The Danger of Literalism

I saw this yesterday and thought I would mention something about it today.

A man in Tennessee quit his job because he received a W-2 with the number 666 on it.

Setting aside the various textual problems with the number itself, there a few things I wish Christians would keep in mind when reading and applying the Bible.

First, the book of Revelation is Apocalyptic literature.  It doesn't take a lot of studying to figure out almost everything in the book is symbolic or figurative of some other thing.  When and if there is a literal number of the beast, it probably won't actually be 666 -enough said on the particulars of this case.

Second, we absolutely must be aware of different genres in the Bible. This goes for every single book. We can't read a letter the same way we read a psalm or history or love songs or you get the point...

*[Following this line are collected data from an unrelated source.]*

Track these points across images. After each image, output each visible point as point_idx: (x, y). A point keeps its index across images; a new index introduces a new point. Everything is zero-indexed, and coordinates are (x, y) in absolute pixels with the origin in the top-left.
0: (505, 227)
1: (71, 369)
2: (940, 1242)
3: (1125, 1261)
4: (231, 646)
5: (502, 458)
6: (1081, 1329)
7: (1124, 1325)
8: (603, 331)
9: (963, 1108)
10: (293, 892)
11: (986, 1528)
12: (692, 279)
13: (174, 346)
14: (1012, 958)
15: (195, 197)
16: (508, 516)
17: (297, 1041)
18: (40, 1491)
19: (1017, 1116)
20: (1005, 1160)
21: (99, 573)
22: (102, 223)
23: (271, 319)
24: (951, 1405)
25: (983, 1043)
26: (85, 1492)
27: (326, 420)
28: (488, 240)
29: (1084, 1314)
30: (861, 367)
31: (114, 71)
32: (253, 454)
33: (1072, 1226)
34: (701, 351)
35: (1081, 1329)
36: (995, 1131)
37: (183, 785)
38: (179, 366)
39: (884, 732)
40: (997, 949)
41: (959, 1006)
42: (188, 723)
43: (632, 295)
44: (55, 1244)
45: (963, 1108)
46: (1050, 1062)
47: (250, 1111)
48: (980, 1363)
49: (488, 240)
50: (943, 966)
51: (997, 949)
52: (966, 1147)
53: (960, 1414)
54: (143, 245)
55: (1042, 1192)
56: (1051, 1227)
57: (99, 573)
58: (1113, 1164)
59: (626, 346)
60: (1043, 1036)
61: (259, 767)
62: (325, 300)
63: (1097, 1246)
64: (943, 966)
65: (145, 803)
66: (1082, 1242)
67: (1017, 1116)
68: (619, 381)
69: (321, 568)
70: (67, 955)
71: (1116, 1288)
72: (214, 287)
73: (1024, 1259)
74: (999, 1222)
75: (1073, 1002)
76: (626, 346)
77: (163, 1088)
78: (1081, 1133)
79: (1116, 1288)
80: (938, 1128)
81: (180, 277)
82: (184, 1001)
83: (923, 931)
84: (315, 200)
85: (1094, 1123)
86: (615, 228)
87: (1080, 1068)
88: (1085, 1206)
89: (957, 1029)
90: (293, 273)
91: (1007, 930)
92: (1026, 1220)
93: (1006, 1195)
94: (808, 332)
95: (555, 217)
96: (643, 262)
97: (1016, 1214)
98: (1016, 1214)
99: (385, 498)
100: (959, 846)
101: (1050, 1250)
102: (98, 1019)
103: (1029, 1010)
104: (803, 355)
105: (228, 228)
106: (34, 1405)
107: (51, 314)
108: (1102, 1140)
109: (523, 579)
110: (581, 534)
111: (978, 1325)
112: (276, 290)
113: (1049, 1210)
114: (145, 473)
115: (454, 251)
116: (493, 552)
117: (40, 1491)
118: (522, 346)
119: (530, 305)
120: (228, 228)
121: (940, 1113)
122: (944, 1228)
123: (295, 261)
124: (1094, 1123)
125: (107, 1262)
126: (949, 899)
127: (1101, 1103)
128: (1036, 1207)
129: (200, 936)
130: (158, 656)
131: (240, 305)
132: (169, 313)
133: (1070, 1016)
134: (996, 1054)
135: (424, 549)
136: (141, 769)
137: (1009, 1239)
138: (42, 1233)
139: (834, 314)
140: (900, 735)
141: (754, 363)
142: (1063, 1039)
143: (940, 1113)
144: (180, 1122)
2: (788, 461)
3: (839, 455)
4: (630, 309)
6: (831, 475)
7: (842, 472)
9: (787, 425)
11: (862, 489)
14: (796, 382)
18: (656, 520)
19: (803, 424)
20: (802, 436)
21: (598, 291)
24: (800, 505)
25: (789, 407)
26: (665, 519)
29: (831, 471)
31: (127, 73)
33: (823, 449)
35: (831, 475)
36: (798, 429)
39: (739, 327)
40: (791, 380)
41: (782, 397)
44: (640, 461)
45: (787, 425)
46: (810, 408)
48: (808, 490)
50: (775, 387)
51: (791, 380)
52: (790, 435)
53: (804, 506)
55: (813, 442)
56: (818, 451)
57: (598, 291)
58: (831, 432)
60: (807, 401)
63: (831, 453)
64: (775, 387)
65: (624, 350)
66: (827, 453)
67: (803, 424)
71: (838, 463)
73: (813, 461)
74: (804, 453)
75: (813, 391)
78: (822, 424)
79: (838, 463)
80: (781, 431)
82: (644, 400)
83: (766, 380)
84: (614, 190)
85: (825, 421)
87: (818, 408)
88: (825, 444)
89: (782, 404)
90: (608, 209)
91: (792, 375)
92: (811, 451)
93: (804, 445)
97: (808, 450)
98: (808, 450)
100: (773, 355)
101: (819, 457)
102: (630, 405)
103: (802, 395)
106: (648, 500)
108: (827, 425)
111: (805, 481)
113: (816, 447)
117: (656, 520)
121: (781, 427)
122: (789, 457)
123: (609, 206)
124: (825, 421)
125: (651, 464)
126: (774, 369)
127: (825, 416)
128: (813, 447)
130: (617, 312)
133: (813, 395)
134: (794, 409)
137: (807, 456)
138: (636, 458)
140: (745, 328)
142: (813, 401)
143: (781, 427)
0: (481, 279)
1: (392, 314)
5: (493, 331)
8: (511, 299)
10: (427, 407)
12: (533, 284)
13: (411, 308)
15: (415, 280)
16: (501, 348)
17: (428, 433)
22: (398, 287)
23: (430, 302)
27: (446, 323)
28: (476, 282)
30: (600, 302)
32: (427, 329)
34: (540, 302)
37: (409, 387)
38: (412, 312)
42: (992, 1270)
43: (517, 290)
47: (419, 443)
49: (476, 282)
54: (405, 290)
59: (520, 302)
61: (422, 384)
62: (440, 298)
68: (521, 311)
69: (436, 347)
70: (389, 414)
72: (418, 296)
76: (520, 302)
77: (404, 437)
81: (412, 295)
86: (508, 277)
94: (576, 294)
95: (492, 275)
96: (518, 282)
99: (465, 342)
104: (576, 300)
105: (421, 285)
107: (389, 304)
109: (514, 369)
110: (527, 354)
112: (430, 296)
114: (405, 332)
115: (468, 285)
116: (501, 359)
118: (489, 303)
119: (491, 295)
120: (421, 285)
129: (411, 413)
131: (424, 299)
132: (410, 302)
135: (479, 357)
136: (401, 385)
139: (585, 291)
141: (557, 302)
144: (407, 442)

Third, we must leave behind as many of our presuppositions as possible when we come to the biblical text and then apply it to our life.  If God's word is God's word, then it has the power to speak to our lives across every cultural and historical barrier, but we must also allow the text to speak.  Applied to this situation- don't assume that just because something has the number 666 on it that it means the thing is somehow connected to the devil, beast, etc.

Fourth, I really don't think Jesus was a strict literalist in relation to the Bible.  Do I think he obeyed every part of it?- Yes.  Do I think he honored every part of it?- Yes.  Did he take every part literally? No.

This last part is an important point because it differs from the idea of Jesus not being a legalist. Most Christians would easily admit Jesus wasn't a legalist. When they come to the idea of literalism, I know many Christians who practically and actively maintain the literalism of Jesus.

For example, when they look at Jesus applying words from the Pentateuch, they will often want Jesus to be applying them in a literal, straightforward, non-metaphorical way.  This happens until they get to the parts of about the Sabbath (e.g. Mark 2:27). Then all bets are off, at least for a little while.  It doesn't take long for them to return to a strict literalist (or do I mean legalist?) Jesus.

This story about Jesus is pretty dumb- one more reason I don't believe Jesus was a literalist.

Jesus understood things like genre and context.  As Christians, we should too.  If we don't, we will end up misapplying scripture like the man in Tennessee.  When we do that, we miss what God really wants us to be focusing on in his word.

Get in the word. Know the word. Apply the word.   But please don't insist on being a strict literalist.